On the challenges faced by leaders of established businesses.

Five Percenters

Maybe you've seen the articles suggesting that a structural revolution is in order.  That what we need to "unleash" our true potential (potential that is apparently always tied to a stake in the backyard) is to eliminate hierarchies, titles, office walls... maybe even chairs.  That for maximum effectiveness everyone should be his or her own boss.


Here in the United States, the average business (excluding self-employed individuals) has twenty employees.  Most of you work in larger organizations than that, but let's say we represent a cross-section of the U.S., and probably the developed world at large.

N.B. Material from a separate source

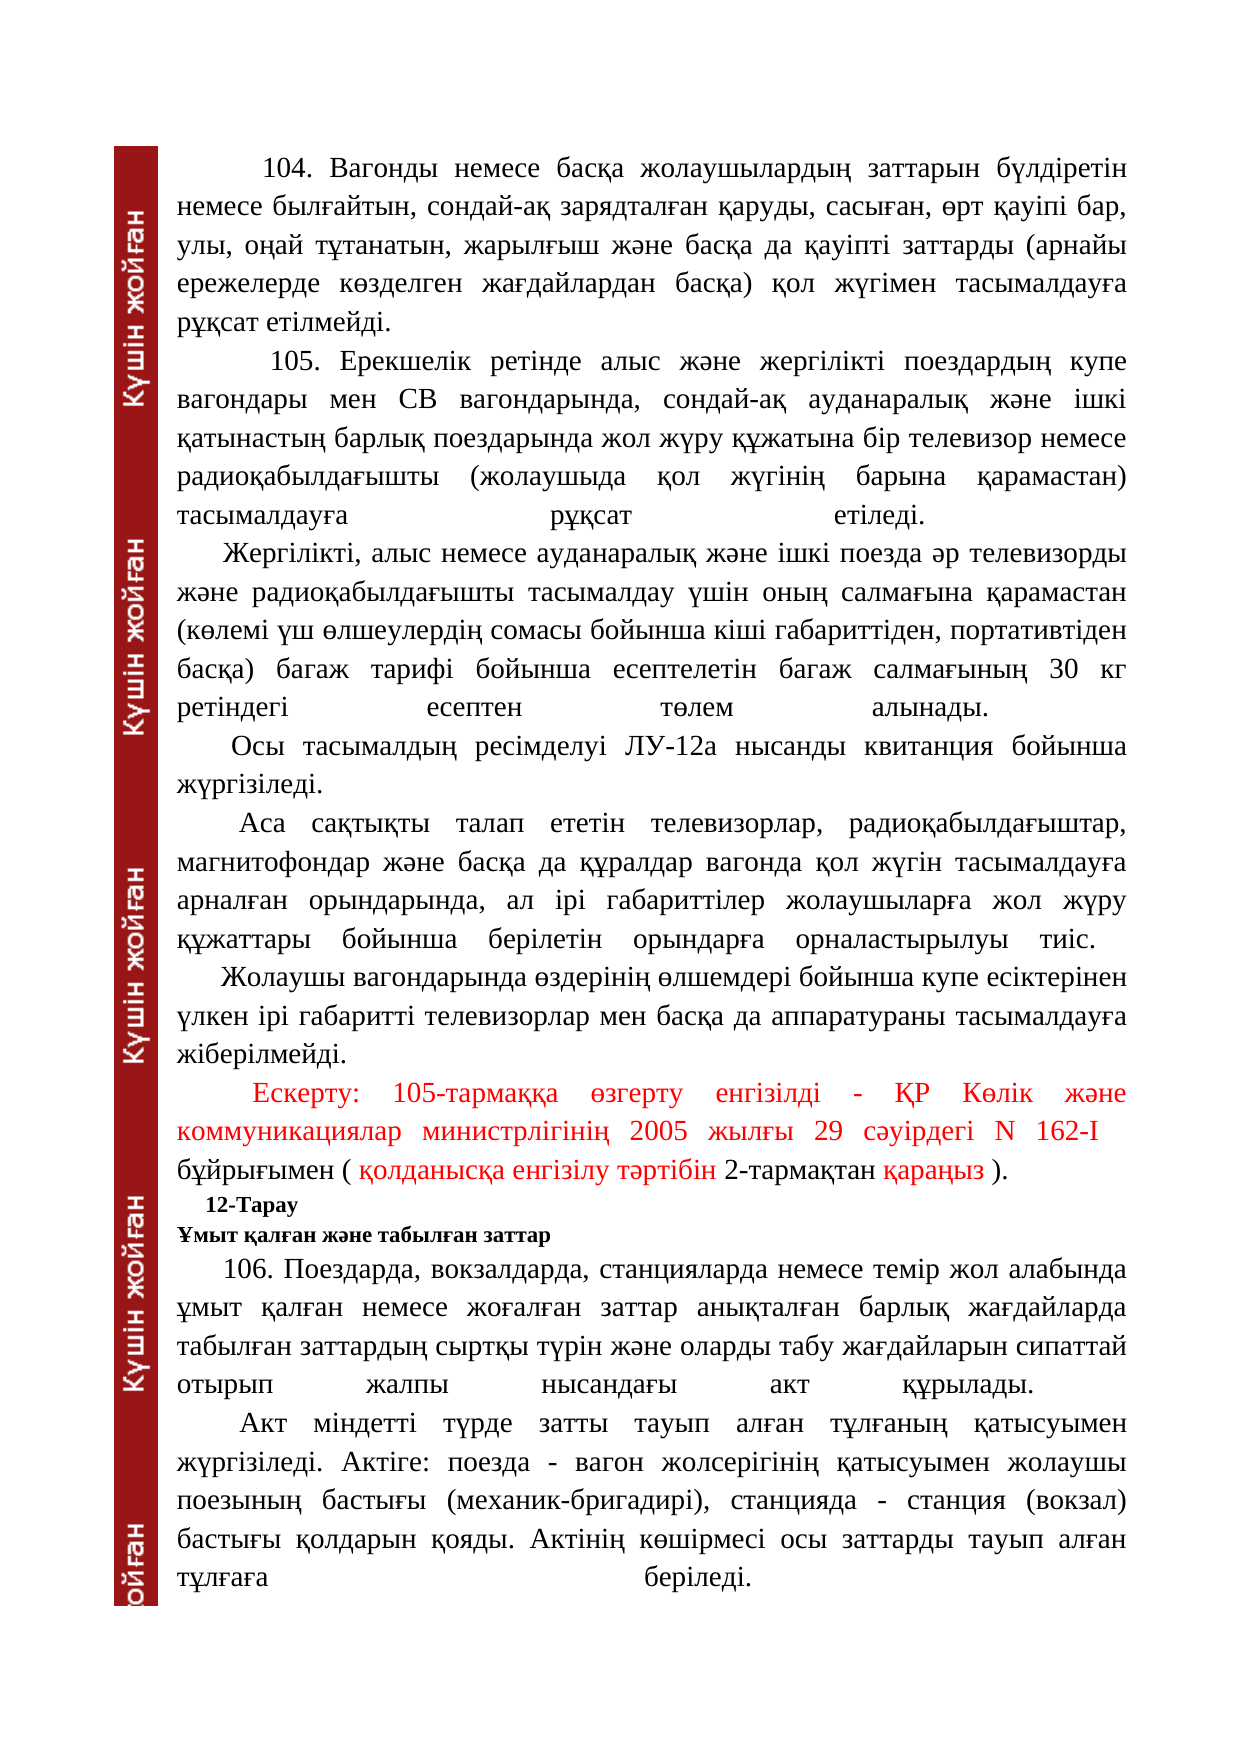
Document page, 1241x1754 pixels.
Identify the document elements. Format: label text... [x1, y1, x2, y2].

In an average business, then, nineteen people look to one person as the primary leader.  More than that, they rely on that leader. Much of their success, their satisfaction and their financial stability relies on that leader.  And that broad influence extends to their families, then to their communities.  Even more, it extends - through the employees' work - into the lives of customers and partners, and their organizations and communities.

That's why you matter so much.

As the leader, everything you do carries significant weight.  Your demeanor, your values, your thinking, your methods... they ripple across a much larger swath of the world than you might think.

And that's OK.  Human beings are oriented to social structures, to authority.  We want to know our place, and the limits.  Such knowledge gives us a secure platform from which we can thrive, from which we can use our abilities to contribute with maximum effect.

That's why we don't just set children loose and say, "Figure it out, kids."  The only thing surprising about The Lord of the Flies was that they didn't start eating each other.

That means leadership is both an opportunity and a challenge.

It is an opportunity to influence, for the better, that much larger swath of the world.  To bring long term success and stability to many more people than just those faces we see regularly.

It is a challenge because it is complex.  It is never-ending (my paraphrase of the Second Law of Thermodynamics:  by nature, everything is always breaking down).  It is a burden, to be honest.

But I read somewhere in a famous book that "to whom much has been given, much is expected."  Nowhere is that truer than in leadership, where the five percenters constantly make decisions that affect the whole:

  • How will I emotionally respond to this?
  • To whom will I entrust this task?
  • Does this person's approach take us in the right direction?
  • Is it time to take action?
  • Who else should take the lead here?

Your influence leads the organization wherever you choose: into complete failure, consistent mediocrity, widespread dysfunction, or a thriving culture and a healthy business.

So count them up.  How many people are relying on you?